Por su parte, el ex juez, que por su desempeño en este caso estuvo tres meses detenido, dijo durante el juicio que, en base a peritajes y a su análisis de las pruebas, el cuerpo de Leyla se degradó en La Dársena, donde la abandonaron muerta.
Castillo Solá dijo que cuando se halló el esqueleto de la chica, el 6 de febrero del 2003, éste estaba entero y debajo de los huesos había manchas grasosas, lo que indica que "ese cuerpo se degradó en ese lugar desde el mismo día que desapareció".
El ex juez recordó que el mismo día del hallazgo ordenó a la noche la detención del carnicero José Patricio Llugdar que, a su juicio, es el único responsable del doble crimen.
Según Castillo Solá, Llugdar era desde hacía tiempo investigado ya que una amiga de Leyla, la prostituta Cristina Juárez, le contó que el carnicero le había dicho que estuvo con la víctima la última vez que fue vista con vida.
El destituido juez recordó que procesó a Llugdar por homicidio simple, aunque admitió que nunca pudo saber cómo mataron a Leyla y que "tampoco se puede asegurar que esa noche estuvo en Saravah", la whiskeria donde fue vista la chica antes de que desapareciera.
Tras la declaración, Castillo Solá fue sometido a un careo con Javier Juárez, el mozo de Saravah, quien aseguró que en presencia del magistrado un policía le aconsejó que involucrara al carnicero en la causa, lo que el ex juez aseguró no recordar.
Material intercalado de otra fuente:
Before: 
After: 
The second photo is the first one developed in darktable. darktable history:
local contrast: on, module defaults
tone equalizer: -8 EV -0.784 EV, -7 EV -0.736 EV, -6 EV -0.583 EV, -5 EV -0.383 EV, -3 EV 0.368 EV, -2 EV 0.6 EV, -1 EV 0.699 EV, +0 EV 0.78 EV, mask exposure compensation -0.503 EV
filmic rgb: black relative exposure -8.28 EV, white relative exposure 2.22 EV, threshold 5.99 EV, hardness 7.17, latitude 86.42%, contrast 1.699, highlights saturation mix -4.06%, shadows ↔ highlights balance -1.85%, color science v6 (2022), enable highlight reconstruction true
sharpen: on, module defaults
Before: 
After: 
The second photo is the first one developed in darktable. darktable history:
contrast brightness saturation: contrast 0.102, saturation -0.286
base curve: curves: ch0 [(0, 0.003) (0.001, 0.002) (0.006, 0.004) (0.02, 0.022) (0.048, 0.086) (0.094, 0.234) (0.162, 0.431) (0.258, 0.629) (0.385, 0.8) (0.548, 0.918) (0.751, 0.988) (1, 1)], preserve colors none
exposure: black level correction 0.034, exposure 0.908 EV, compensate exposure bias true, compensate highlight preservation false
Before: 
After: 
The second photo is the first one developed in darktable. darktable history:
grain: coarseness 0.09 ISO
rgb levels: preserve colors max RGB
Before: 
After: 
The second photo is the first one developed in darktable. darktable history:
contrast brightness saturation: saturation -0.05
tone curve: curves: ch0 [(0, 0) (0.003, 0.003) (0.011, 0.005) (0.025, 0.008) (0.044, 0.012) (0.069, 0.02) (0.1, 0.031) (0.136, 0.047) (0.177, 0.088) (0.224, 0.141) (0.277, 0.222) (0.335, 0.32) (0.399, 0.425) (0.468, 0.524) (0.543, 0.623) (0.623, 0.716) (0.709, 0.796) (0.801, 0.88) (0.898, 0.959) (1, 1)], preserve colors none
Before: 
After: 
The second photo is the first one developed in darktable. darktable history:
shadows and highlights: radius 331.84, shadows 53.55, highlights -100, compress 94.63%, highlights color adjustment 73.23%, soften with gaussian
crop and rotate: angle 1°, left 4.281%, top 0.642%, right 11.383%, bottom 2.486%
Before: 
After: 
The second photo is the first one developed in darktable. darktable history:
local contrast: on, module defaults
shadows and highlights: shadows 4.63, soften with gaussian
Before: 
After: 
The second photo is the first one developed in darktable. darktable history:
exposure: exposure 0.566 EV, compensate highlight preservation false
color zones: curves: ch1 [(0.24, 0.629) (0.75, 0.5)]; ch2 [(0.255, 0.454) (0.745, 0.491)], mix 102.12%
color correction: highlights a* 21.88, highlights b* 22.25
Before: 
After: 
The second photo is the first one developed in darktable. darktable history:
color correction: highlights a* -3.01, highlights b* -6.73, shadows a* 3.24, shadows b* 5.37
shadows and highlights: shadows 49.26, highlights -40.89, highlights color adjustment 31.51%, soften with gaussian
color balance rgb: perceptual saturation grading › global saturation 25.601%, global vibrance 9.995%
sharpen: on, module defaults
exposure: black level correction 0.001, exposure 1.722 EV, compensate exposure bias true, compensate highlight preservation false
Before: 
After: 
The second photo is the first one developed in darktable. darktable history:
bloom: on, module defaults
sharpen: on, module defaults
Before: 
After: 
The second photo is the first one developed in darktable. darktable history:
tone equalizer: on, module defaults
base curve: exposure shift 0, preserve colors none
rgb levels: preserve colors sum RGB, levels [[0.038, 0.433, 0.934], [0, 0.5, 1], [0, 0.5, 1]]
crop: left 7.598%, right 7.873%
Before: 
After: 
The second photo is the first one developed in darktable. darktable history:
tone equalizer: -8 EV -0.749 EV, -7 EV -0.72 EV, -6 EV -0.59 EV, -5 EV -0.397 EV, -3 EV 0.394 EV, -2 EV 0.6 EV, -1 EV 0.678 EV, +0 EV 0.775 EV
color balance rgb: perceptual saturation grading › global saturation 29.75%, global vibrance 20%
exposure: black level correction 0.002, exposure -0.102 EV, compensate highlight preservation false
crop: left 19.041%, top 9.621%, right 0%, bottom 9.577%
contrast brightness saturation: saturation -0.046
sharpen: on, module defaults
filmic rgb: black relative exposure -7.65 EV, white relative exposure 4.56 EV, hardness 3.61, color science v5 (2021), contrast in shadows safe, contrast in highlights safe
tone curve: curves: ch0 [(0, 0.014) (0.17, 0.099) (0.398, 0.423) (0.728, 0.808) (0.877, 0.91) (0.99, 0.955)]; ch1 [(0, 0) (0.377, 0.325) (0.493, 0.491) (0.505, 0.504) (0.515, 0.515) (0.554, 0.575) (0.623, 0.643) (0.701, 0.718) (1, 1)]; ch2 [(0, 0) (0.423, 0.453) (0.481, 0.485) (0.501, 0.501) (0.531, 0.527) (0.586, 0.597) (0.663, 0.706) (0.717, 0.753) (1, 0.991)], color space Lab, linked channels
Previo a la declaración de Castillo Solá, fue el turno de la policía Nora Ramona Ledesma, quien el un día antes había estado a cargo de custodiar a Vergara, quien halló los restos de las víctimas en La Dársena y reconoció a Llugdar como la persona que vio salir ese día de esa zona a bordo de un auto rojo.
El motivo por el que declaró surgió cuando la cartonera se descompuso luego de ver y señalarle al hombre "de remera rosa" que vio ese 6 de febrero del 2003 en La Dársena.
Es que Vergara, en vez de señalarle a LLugdar, identificó fuera del estrado y ante la mujer policía al efectivo también detenido en la causa Pablo Gómez, lo que es un nuevo y revelador dato para la investigación.
El juicio por los homicidios de Nazar y Villalba comenzó el mes pasado y tiene el banquillo de los acusados a 16 personas, entre ellas, Antonio Muzar Azar, su hijo del mismo nombre, el carnicero Lludgar y tres policías.